Department of Justice
U.S. Attorney’s Office
District of Maryland

Friday, September 5, 2014

St. Michaels Fisherman Pleads Guilty To Attempting To Illegally Harvest Fish In The Chesapeake Bay

Worked on Ships that Poached Hundreds of Thousands of Pounds of Striped Bass

Baltimore, Maryland – Lawrence “Daniel” Murphy, age 37, of St. Michaels, Maryland, pleaded guilty today to attempting to violate the Lacey Act by trafficking in illegally harvested striped bass.

The plea agreement was announced by United States Attorney for the District of Maryland Rod J. Rosenstein; Acting Assistant Attorney General for the Justice Department’s Environment and Natural Resources Division Sam Hirsch; Colonel George F. Johnson IV, Superintendent of the Maryland Natural Resources Police; and Honora Gordon, Regional Special Agent in Charge for the U.S. Fish and Wildlife Service.

According to his plea agreement, Murphy was a “helper” on a vessel owned and operated by Michael Hayden and William Lednum. Murphy admitted that from 2007 to 2011, Hayden and Lednum, with Murphy’s assistance, engaged in a scheme to illegally poach hundreds of thousands of pounds of striped bass from the Chesapeake Bay in violation of Maryland regulations relating to harvest method, amounts, tagging, and reporting. Murphy admitted to being on one of these vessels on the morning of February 1, 2011, when he and his co-conspirators were caught by law enforcement attempting to retrieve striped bass caught before the season opened and by using illegally weighted and/or anchored gill nets left in the water overnight.

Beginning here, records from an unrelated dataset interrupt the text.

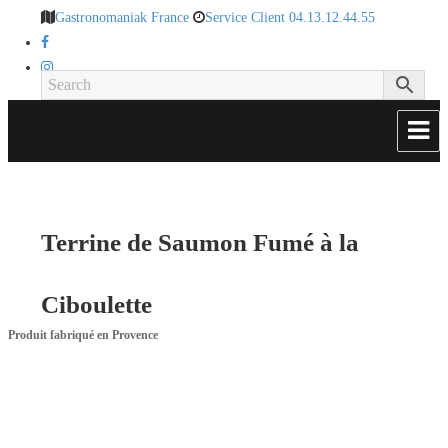
Gastronomaniak France
Service Client 04.13.12.44.55
Terrine de Saumon Fumé à la
Ciboulette
Produit fabriqué en Provence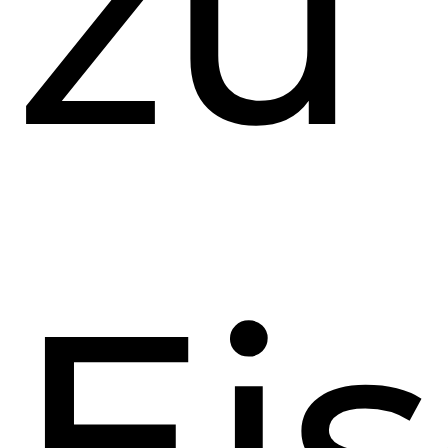
zu
Ei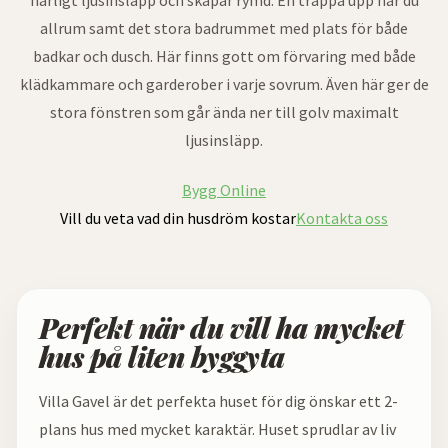
härligt ljusinsläpp och skapar rymd. En trappa upp når du
allrum samt det stora badrummet med plats för både
badkar och dusch. Här finns gott om förvaring med både
klädkammare och garderober i varje sovrum. Även här ger de
stora fönstren som går ända ner till golv maximalt
ljusinsläpp.
Bygg Online
Vill du veta vad din husdröm kostar
Kontakta oss
Perfekt när du vill ha mycket
hus på liten byggyta
Villa Gavel är det perfekta huset för dig önskar ett 2-
plans hus med mycket karaktär. Huset sprudlar av liv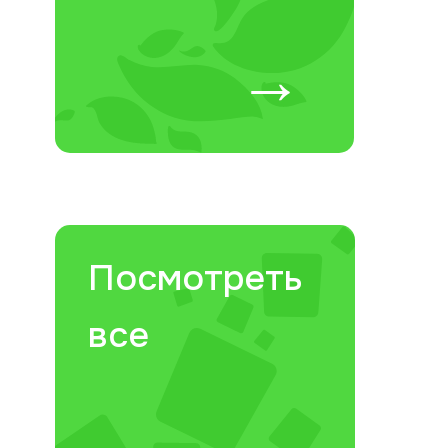
→
Посмотреть
все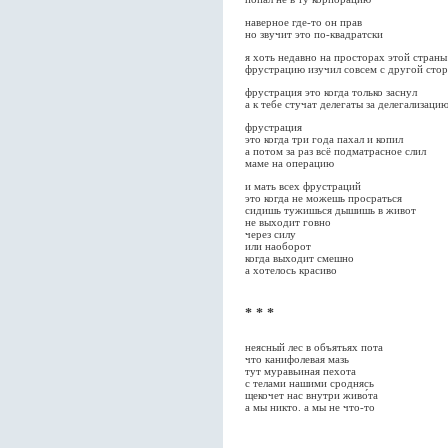
наверное где-то он прав
но звучит это по-квадратски
я хоть недавно на просторах этой страны
фрустрацию изучил совсем с другой сто
фрустрация это когда только заснул
а к тебе стучат делегаты за делегализаци
фрустрация
это когда три года пахал и копил
а потом за раз всё подматрасное слил
маме на операцию
и мать всех фрустраций
это когда не можешь просраться
сидишь тужишься дышишь в живот
не выходит говно
через силу
или наоборот
когда выходит смешно
а хотелось красиво
* * *
неясный лес в объятьях пота
что канифолевая мазь
тут муравьиная пехота
с телами нашими сроднясь
щекочет нас внутри живо́та
а мы никто. а мы не что-то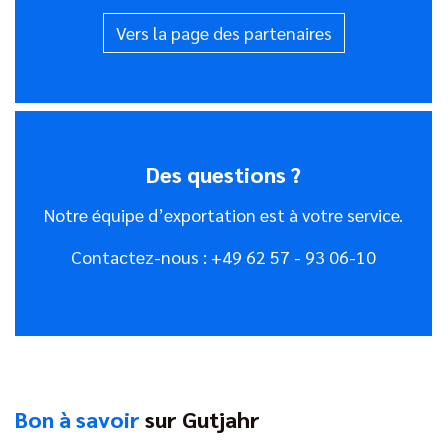
Vers la page des partenaires
Des questions ?
Notre équipe d’exportation est à votre service.
Contactez-nous : +49 62 57 - 93 06-10
Bon à savoir
sur Gutjahr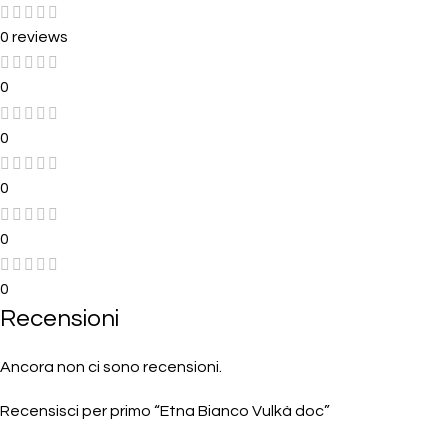
0 reviews
0
0
0
0
0
Recensioni
Ancora non ci sono recensioni.
Recensisci per primo “Etna Bianco Vulkà doc”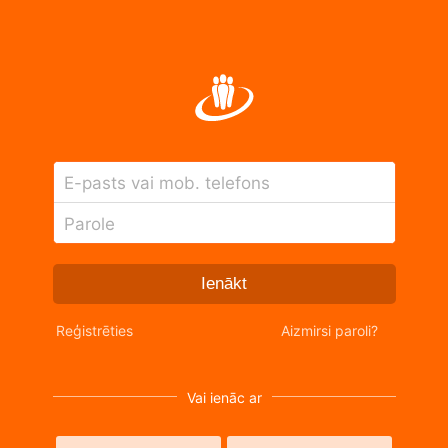
E-pasts vai mob. telefons
Parole
Ienākt
Reģistrēties
Aizmirsi paroli?
Vai ienāc ar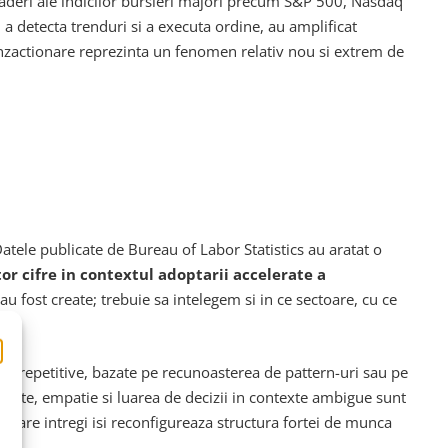
caderi ale indicilor bursieri majori precum S&P 500, Nasdaq
a detecta trenduri si a executa ordine, au amplificat
ranzactionare reprezinta un fenomen relativ nou si extrem de
atele publicate de Bureau of Labor Statistics au aratat o
or cifre in contextul adoptarii accelerate a
u fost create; trebuie sa intelegem si in ce sectoare, cu ce
ile repetitive, bazate pe recunoasterea de pattern-uri sau pe
vitate, empatie si luarea de decizii in contexte ambigue sunt
ectoare intregi isi reconfigureaza structura fortei de munca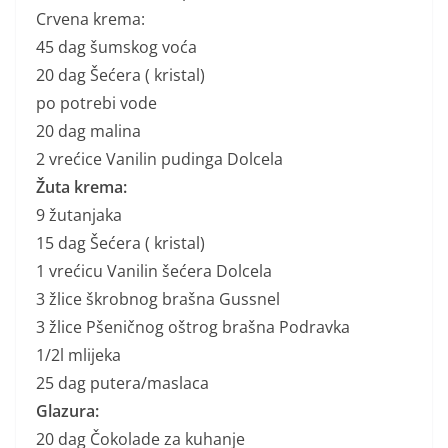
Crvena krema:
45 dag šumskog voća
20 dag Šećera ( kristal)
po potrebi vode
20 dag malina
2 vrećice Vanilin pudinga Dolcela
Žuta krema:
9 žutanjaka
15 dag Šećera ( kristal)
1 vrećicu Vanilin šećera Dolcela
3 žlice škrobnog brašna Gussnel
3 žlice Pšeničnog oštrog brašna Podravka
1/2l mlijeka
25 dag putera/maslaca
Glazura:
20 dag Čokolade za kuhanje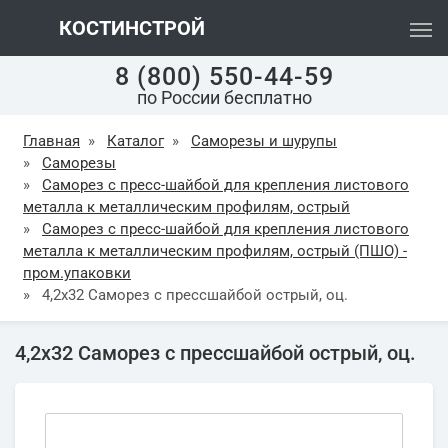
КОСТИНСТРОЙ
8 (800) 550-44-59
по России бесплатно
Главная
»
Каталог
»
Саморезы и шурупы
»
Саморезы
»
Саморез с пресc-шайбой для крепления листового
металла к металлическим профилям, острый
»
Саморез с пресc-шайбой для крепления листового
металла к металлическим профилям, острый (ПШО) -
пром.упаковки
»
4,2х32 Саморез с прессшайбой острый, оц.
4,2х32 Саморез с прессшайбой острый, оц.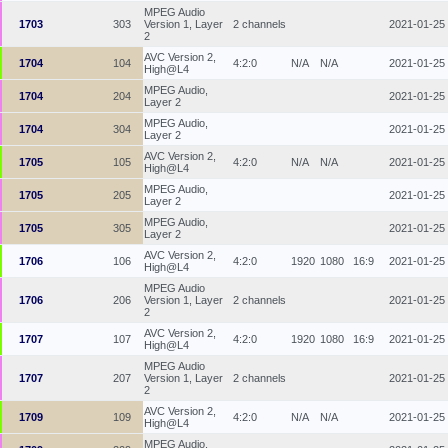
MPEG Audio
1703
303
Version 1, Layer
2 channels
2021-01-25
2
AVC Version 2,
1704
104
4:2:0
N/A
N/A
2021-01-25
High@L4
MPEG Audio,
1704
204
2021-01-25
Layer 2
MPEG Audio,
1704
304
2021-01-25
Layer 2
AVC Version 2,
1705
105
4:2:0
N/A
N/A
2021-01-25
High@L4
MPEG Audio,
1705
205
2021-01-25
Layer 2
MPEG Audio,
1705
305
2021-01-25
Layer 2
AVC Version 2,
1706
106
4:2:0
1920
1080
16:9
2021-01-25
High@L4
MPEG Audio
1706
206
Version 1, Layer
2 channels
2021-01-25
2
AVC Version 2,
1707
107
4:2:0
1920
1080
16:9
2021-01-25
High@L4
MPEG Audio
1707
207
Version 1, Layer
2 channels
2021-01-25
2
AVC Version 2,
1709
109
4:2:0
N/A
N/A
2021-01-25
High@L4
MPEG Audio,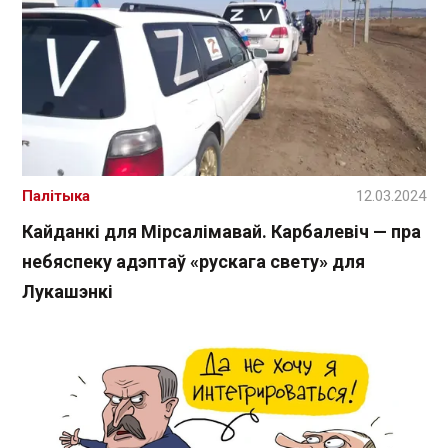
Палітыка
12.03.2024
Кайданкі для Мірсалімавай. Карбалевіч — пра
небяспеку адэптаў «рускага свету» для
Лукашэнкі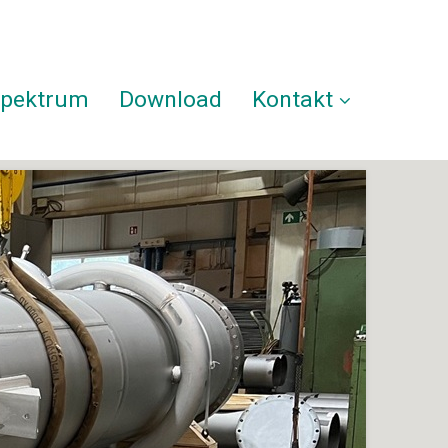
spektrum
Download
Kontakt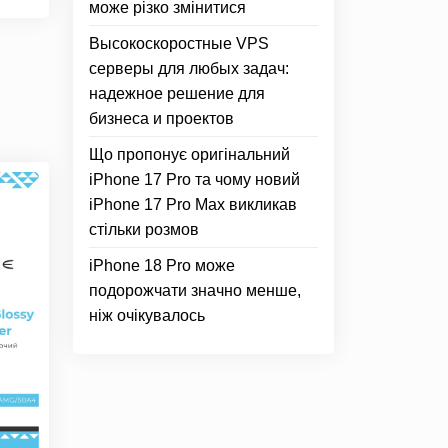
може різко змінитися
Высокоскоростные VPS
серверы для любых задач:
надежное решение для
бизнеса и проектов
Що пропонує оригінальний
iPhone 17 Pro та чому новий
iPhone 17 Pro Max викликав
стільки розмов
iPhone 18 Pro може
подорожчати значно менше,
ніж очікувалось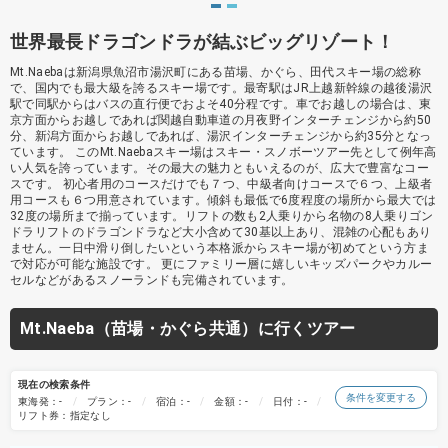
世界最長ドラゴンドラが結ぶビッグリゾート！
Mt.Naebaは新潟県魚沼市湯沢町にある苗場、かぐら、田代スキー場の総称
で、国内でも最大級を誇るスキー場です。最寄駅はJR上越新幹線の越後湯沢
駅で同駅からはバスの直行便でおよそ40分程です。車でお越しの場合は、東
京方面からお越しであれば関越自動車道の月夜野インターチェンジから約50
分、新潟方面からお越しであれば、湯沢インターチェンジから約35分となっ
ています。 このMt.Naebaスキー場はスキー・スノボーツアー先として例年高
い人気を誇っています。その最大の魅力ともいえるのが、広大で豊富なコー
スです。 初心者用のコースだけでも７つ、中級者向けコースで６つ、上級者
用コースも６つ用意されています。傾斜も最低で6度程度の場所から最大では
32度の場所まで揃っています。リフトの数も2人乗りから名物の8人乗りゴン
ドラリフトのドラゴンドラなど大小含めて30基以上あり、混雑の心配もあり
ません。一日中滑り倒したいという本格派からスキー場が初めてという方ま
で対応が可能な施設です。 更にファミリー層に嬉しいキッズパークやカルー
セルなどがあるスノーランドも完備されています。
Mt.Naeba（苗場・かぐら共通）に行くツアー
現在の検索条件
条件を変更する
東海発：-
プラン：-
宿泊：-
金額：-
日付：-
リフト券：指定なし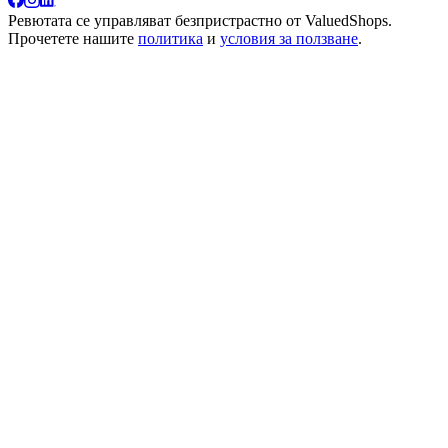
Ревютата се управляват безпристрастно от
ValuedShops
.
Прочетете нашите
политика
и
условия за ползване
.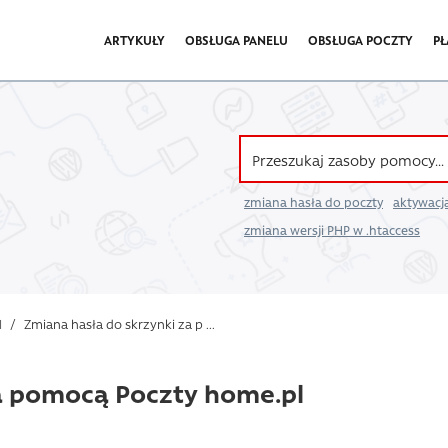
ARTYKUŁY
OBSŁUGA PANELU
OBSŁUGA POCZTY
PŁ
zmiana hasła do poczty
aktywacja
zmiana wersji PHP w .htaccess
l
/
Zmiana hasła do skrzynki za p ...
a pomocą Poczty home.pl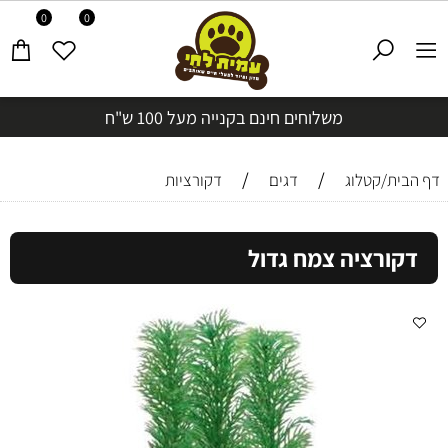
0
0
משלוחים חינם בקנייה מעל 100 ש"ח
/
/
דף הבית/קטלוג
דגים
דקורציות
דקורציה צמח גדול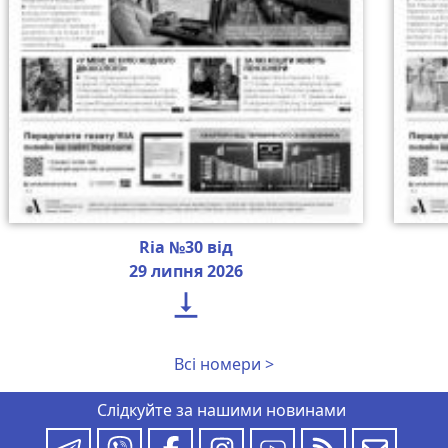
Ria №30 від
29 липня 2026

Всі номери >
Слідкуйте за нашими новинами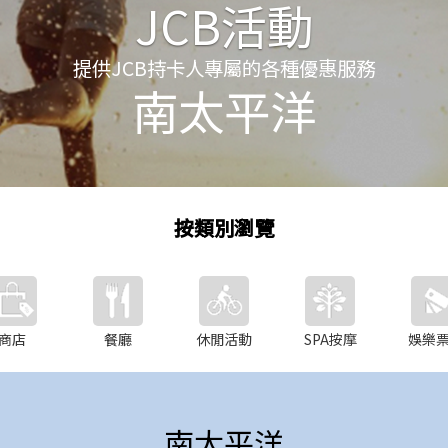
JCB活動
提供JCB持卡人專屬的各種優惠服務
南太平洋
按類別瀏覽
商店
餐廳
休閒活動
SPA按摩
娛樂
南太平洋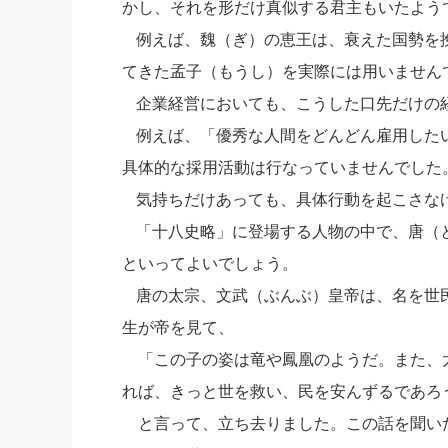
かし、それを形だけ真似する君主もいたよう
社長の右
例えば、魏（ぎ）の恵王は、衰えた国勢を
酒井英之
てきた孟子（もうし）を実際には用いません
企業経営においても、こうした口先だけの
例えば、「優秀な人間をどんどん雇用した
具体的な採用活動は行なっていませんでした
気持ちだけあっても、具体行動を起こさな
「十八史略」に登場する人物の中で、唐（
といってよいでしょう。
唐の太宗、文武（ぶんぶ）皇帝は、名を世
生が帝を見て、
「この子の姿は竜や鳳凰のようだ。また、
れば、きっと世を救い、民を安んずるであろ
と言って、立ち去りました。この話を聞い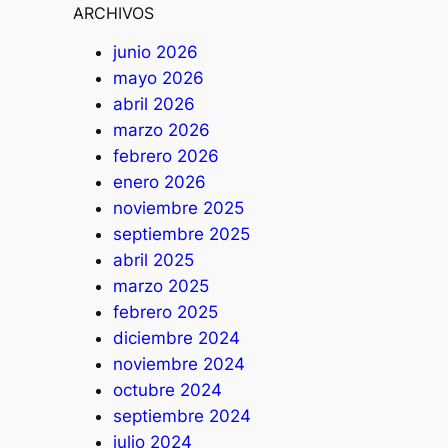
ARCHIVOS
junio 2026
mayo 2026
abril 2026
marzo 2026
febrero 2026
enero 2026
noviembre 2025
septiembre 2025
abril 2025
marzo 2025
febrero 2025
diciembre 2024
noviembre 2024
octubre 2024
septiembre 2024
julio 2024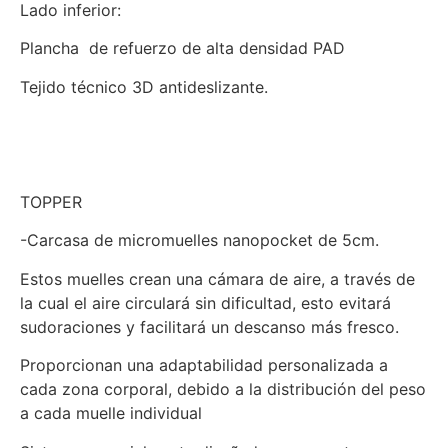
Lado inferior:
Plancha de refuerzo de alta densidad PAD
Tejido técnico 3D antideslizante.
TOPPER
-Carcasa de micromuelles nanopocket de 5cm.
Estos muelles crean una cámara de aire, a través de
la cual el aire circulará sin dificultad, esto evitará
sudoraciones y facilitará un descanso más fresco.
Proporcionan una adaptabilidad personalizada a
cada zona corporal, debido a la distribución del peso
a cada muelle individual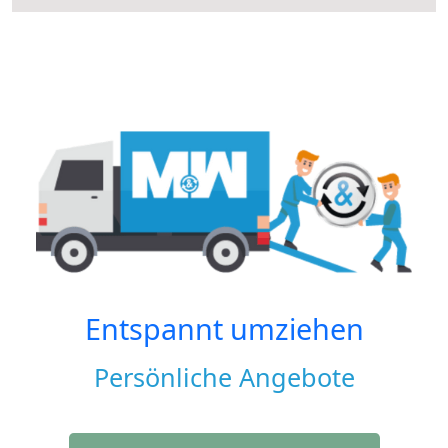
Entspannt umziehen
Persönliche Angebote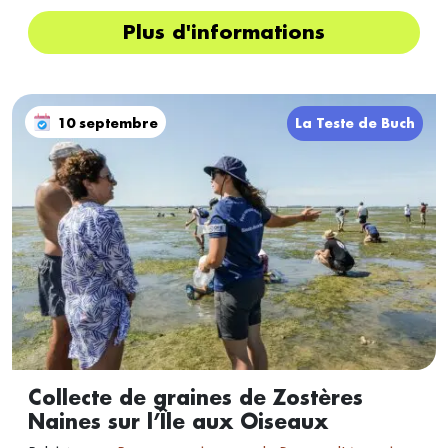
Plus d'informations
10 septembre
La Teste de Buch
Collecte de graines de Zostères
Naines sur l’Île aux Oiseaux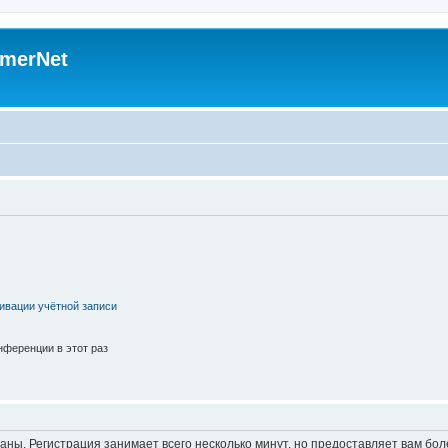
merNet
ивации учётной записи
ференции в этот раз
аны. Регистрация занимает всего несколько минут, но предоставляет вам б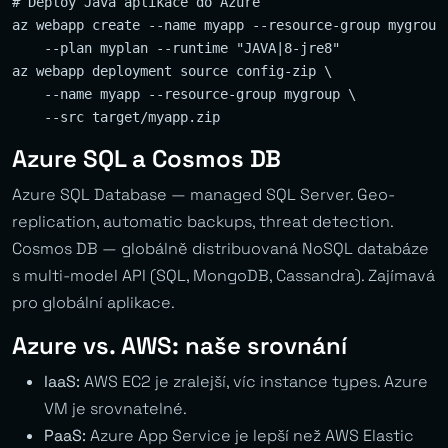
# Deploy Java aplikace do Azure

az webapp create --name myapp --resource-group mygroup 
    --plan myplan --runtime "JAVA|8-jre8"

az webapp deployment source config-zip \

    --name myapp --resource-group mygroup \

Azure SQL a Cosmos DB
Azure SQL Database — managed SQL Server. Geo-
replication, automatic backups, threat detection.
Cosmos DB — globálně distribuovaná NoSQL databáze
s multi-model API (SQL, MongoDB, Cassandra). Zajímavá
pro globální aplikace.
Azure vs. AWS: naše srovnání
IaaS:
AWS EC2 je zralejší, víc instance types. Azure
VM je srovnatelné.
PaaS:
Azure App Service je lepší než AWS Elastic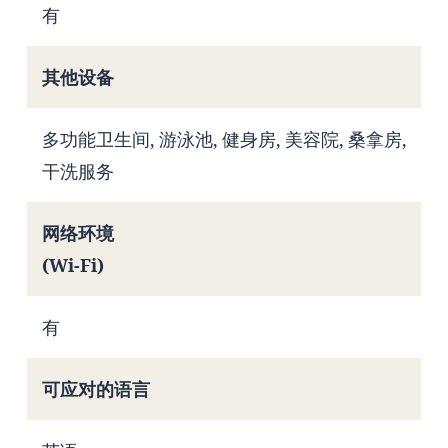
有
其他设备
多功能卫生间, 游泳池, 健身房, 美容院, 桑拿房,
干洗服务
网络环境
(Wi-Fi)
有
可应对的语言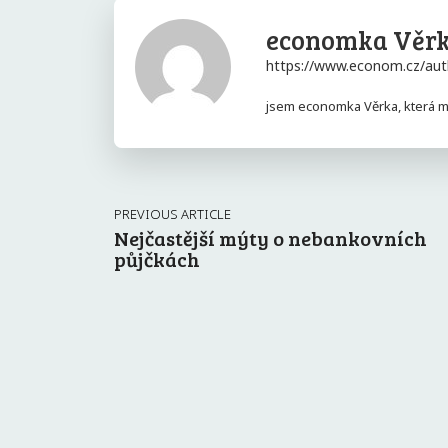
economka Věr
https://www.econom.cz/aut
jsem economka Věrka, která má
PREVIOUS ARTICLE
Nejčastější mýty o nebankovních
půjčkách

Murphy knew that Hayden and Lednum shipped and sold the illegally harvested striped bass to wholesalers in New York, Pennsylvania, Delaware and Maryland.

The investigation in this case started in February 2011 when the Maryland Department of Natural Resources found tens of thousands of pounds of striped bass snagged in illegal, anchored nets before the season officially reopened. The conspirators were seen on the water in the vicinity of the illegal nets. The subsequent investigation unveiled a wider criminal enterprise.

Murphy faces a maximum penalty of five years in prison and a $250,000fine. U.S. District Judge George L. Russell, III, has scheduled sentencing for December 19, 2014.

Michael D. Hayden, age 42, and William J. Lednum, age 41, both of Tilghman Island, Maryland, previously pleaded guilty to their roles in the scheme and are scheduled to be sentenced on November 4 and 5, 2014, respectively. Another helper employed by Hayden and Lednum, co-defendant Kent Conley Sadler, age 31, also of Tilghman Island, previously pleaded guilty to his participation in the conspiracy and is scheduled to be sentenced on October 21, 2014.

United States Attorney Rod J. Rosenstein praised the Maryland Department of Natural Resources and U.S. Fish and Wildlife Service for their work in the investigation. Mr. Rosenstein thanked Todd W. Gleason and Shennie Patel of the Department of Justice’s Environmental Crimes Section, and Assistant U.S. Attorney P. Michael Cunningham, who prosecuted the case.